En l’absence de référentiels de prix, à défaut d’informations transparentes fiables et réelles sur la donnée « prix du marché », de la volatilité inter temporelle et spatiale des prix… il ne pourrait être que difficile voire pernicieux d’aboutir à une estimation correcte des marchés publics.
A l’occasion de chaque publication de rapport de la Cour des comptes, il en ressort entre autres constats, ceux relatifs à la surestimation de certains marchés, à telle enseigne qu’ils suscitent des remous auprès de l’opinion publique.

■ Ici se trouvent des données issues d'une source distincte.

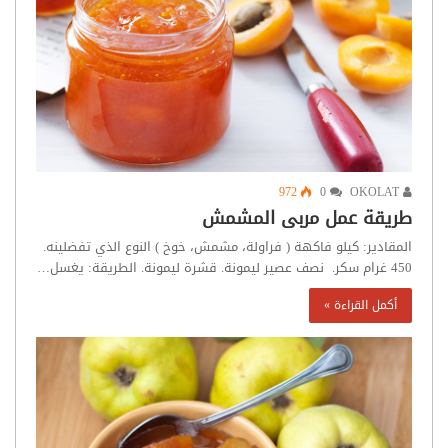
972
0
OKOLAT
طريقة عمل مربى المشمش
المقادير: كيلو فاكهة ( فراولة، مشمش، خوخ ) النوع الذي تفضلينه.
450 غرام سكر. نصف عصير ليمونة. قشرة ليمونة. الطريقة: يغسل…
أكمل القراءة »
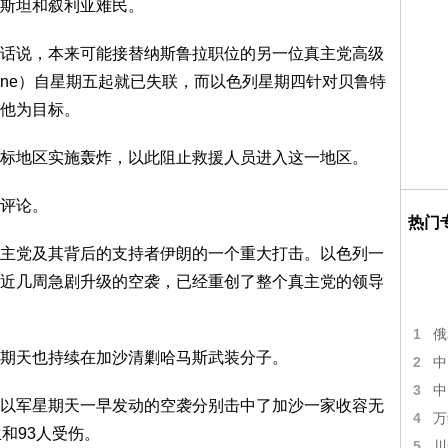
斯坦和叙利亚难民。
话说，本来可能接替纳斯鲁拉职位的另一位真主党高级
ieddine）自星期五起就已失联，而以色列星期四针对贝鲁特
他为目标。
标地区实施轰炸，以此阻止救援人员进入这一地区。
评论。
热门
主党及其背后的支持者伊朗的一个重大打击。以色列一
近几周急剧升级的空袭，已经重创了整个真主党的领导
1
俄
期天也持续在加沙清剿哈马斯武装分子。
2
中
3
中
以军星期天一早发动的空袭分别击中了加沙一家收容无
4
万
和93人受伤。
5
川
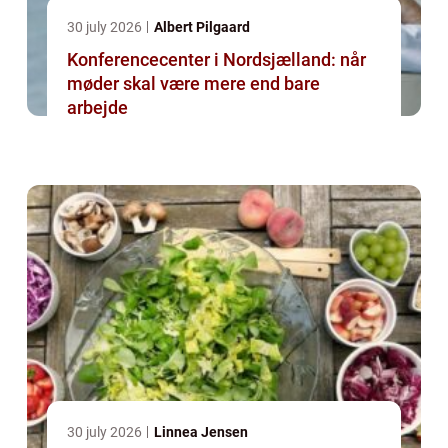
30 july 2026
Albert Pilgaard
Konferencecenter i Nordsjælland: når
møder skal være mere end bare
arbejde
30 july 2026
Linnea Jensen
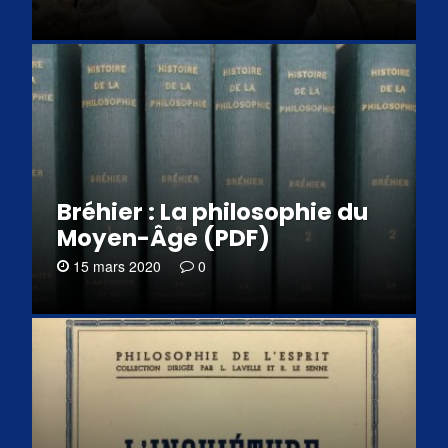
Bréhier : La philosophie du
Moyen-Âge (PDF)
15 mars 2020
0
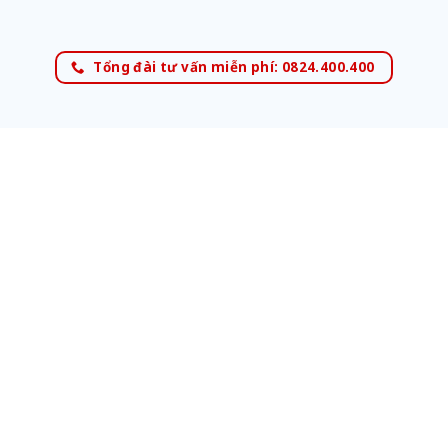
Tổng đài tư vấn miễn phí: 0824.400.400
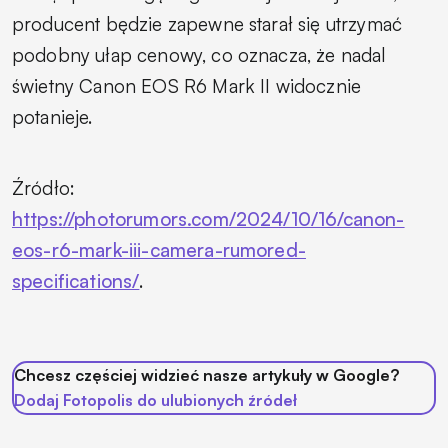
producent będzie zapewne starał się utrzymać
podobny ułap cenowy, co oznacza, że nadal
świetny Canon EOS R6 Mark II widocznie
potanieje.
Źródło:
https://photorumors.com/2024/10/16/canon-
eos-r6-mark-iii-camera-rumored-
specifications/
.
Chcesz częściej widzieć nasze artykuły w Google?
Dodaj Fotopolis do ulubionych źródeł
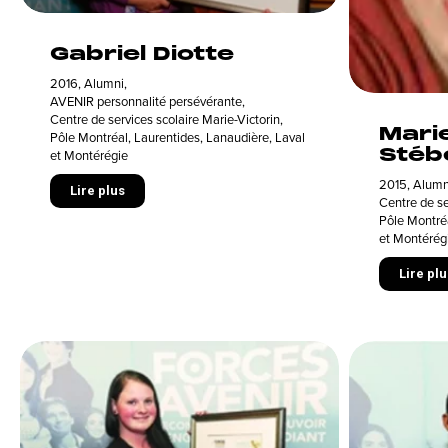
Gabriel Diotte
2016
,
Alumni
,
AVENIR personnalité persévérante
,
Centre de services scolaire Marie-Victorin
,
Mari
Pôle Montréal, Laurentides, Lanaudière, Laval
Stéb
et Montérégie
2015
,
Alumn
Lire plus
Centre de se
Pôle Montréa
et Montérég
Lire plu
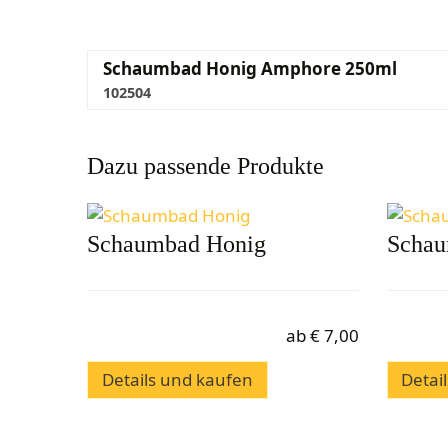
Schaumbad Honig Amphore 250ml
102504
Dazu passende Produkte
Schaumbad Honig
Schau
ab
€
7,00
Details und kaufen
Detai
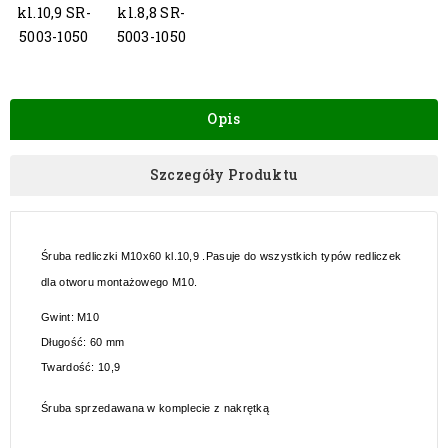
kl.10,9 SR-
kl.8,8 SR-
5003-1050
5003-1050
Opis
Szczegóły Produktu
Śruba redliczki M10x60 kl.10,9 .Pasuje do wszystkich typów redliczek
dla otworu montażowego M10.
Gwint:
M10
Długość: 60
mm
Twardość:
10,9
Śruba sprzedawana w komplecie z nakrętką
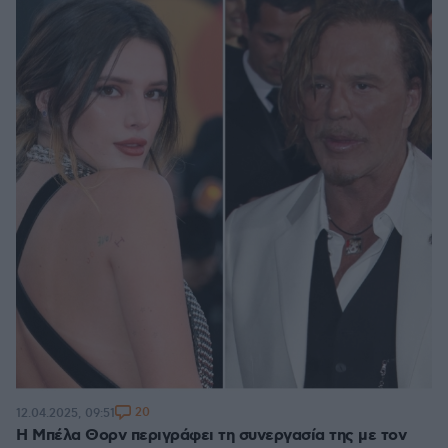
20
12.04.2025, 09:51
Η Μπέλα Θορν περιγράφει τη συνεργασία της με τον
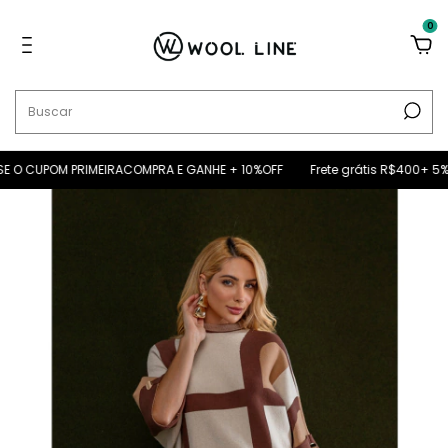
0
O CUPOM PRIMEIRACOMPRA E GANHE + 10%OFF
Frete grátis R$400+ 5% OF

Aujourd’hui, dans un souci d’optimisation et de rationalisation de la dépense publique, il est impératif de revoir l’estimation des marchés, objet d’appel d’offres, qui obéissent à des critères qui donnent matière à réflexion dans la mesure où ils ouvrent la voie à l’exagération en matière de prix.
En effet, avant le lancement d’un marché, l’Ordonnateur est tenu de déterminer aussi exactement que possible les besoins à satisfaire et la consistance des prestations. Plus précisément, l’article 5 du décret sur les marchés publics stipule que l’estimation soit établie sur la base des prix pratiqués sur le marché en tenant compte de toutes les considérations et sujétions concernant notamment les conditions et le délai d’exécution. Bien qu’elle constitue l’épine dorsale de tout marché public, l’estimation n’a été mentionnée nulle part dans le Cahier des Clauses Administratives Générales CCAG-T afin d’expliquer ses tenants et aboutissants.
Toutefois, en l’absence de référentiels de prix, à défaut d’informations transparentes fiables et réelles sur la donnée : Prix du marché, de la volatilité inter temporelle et spatiale des prix, il ne pourrait être que difficile voire pernicieux d’aboutir à une estimation correcte. Ce qui risque de se traduire par des fixations subjectives des prix du marché.
Le risque associé à l’estimation est important lorsque nous apprenons que l’estimation proposée par le maître d’ouvrage n’est n’est soumise à aucun moment de la procédure de l’attribution du marché à un contrôle, audit ou appréciation pour s’assurer de sa réalité, véracité et de son exhaustivité. En outre, la réglementation sur les marchés publics qui oblige l’ordonnateur à sauvegarder tous les documents supportant l’attribution des marchés n’a pas chargé le maître d’ouvrage de sauvegarder les éléments sou jacents à l’estimation du marché.
Ce qui dépouille l’estimation de la traçabilité nécessaire en matière de contrôle et, par ricochet, brouille les pistes d’audit.
Autre aspect et pas des moindres qui contribue au renchérissement du coût du marché réside dans la divulgation, comme le veut le nouveau décret, de l’estimation dite administrative. Cette divulgation dissuade les concurrents de tout effort de fixation de prix compétitifs dans la mesure où ils font des propositions tangentes à l’estimation de l’ordonnateur sans pour autant faire des offres financières basses qui peuvent, dans certains cas, leur coûter l’éviction.
« Dans le souci d’optimiser le coût des marchés publics et dans l’impératif de protéger le patrimoine de l’Etat, il est vital d’instaurer une révision de la méthode d’estimation en abandonnant celle se référant au marché et adopter une autre à même de répondre aux exigences d’audit, de vérification et de calcul », annonce un spécialiste des marchés publics. Et d’ajouter: « Afin de lever toute confusion sur cette méthode d’évaluation, éviter tous les traitements arbitraires et subjectifs, le CCAG-T doit réserver une place de choix à cette donnée pour en expliciter le cadre aussi bien juridique, procédural… Il est également temps de rompre avec le climat de méfiance dans les organes de l’Administration publique qui était à l’origine de l’instauration de la divulgation de l’estimation administrative ». Et pourquoi pas ordonner une étude d’impact de la réglementation des marchés publics qui s’avère de prime abord loin de toute efficacité notamment en matière de coûts. Apparemment, la transparence coûte cher à l’économie.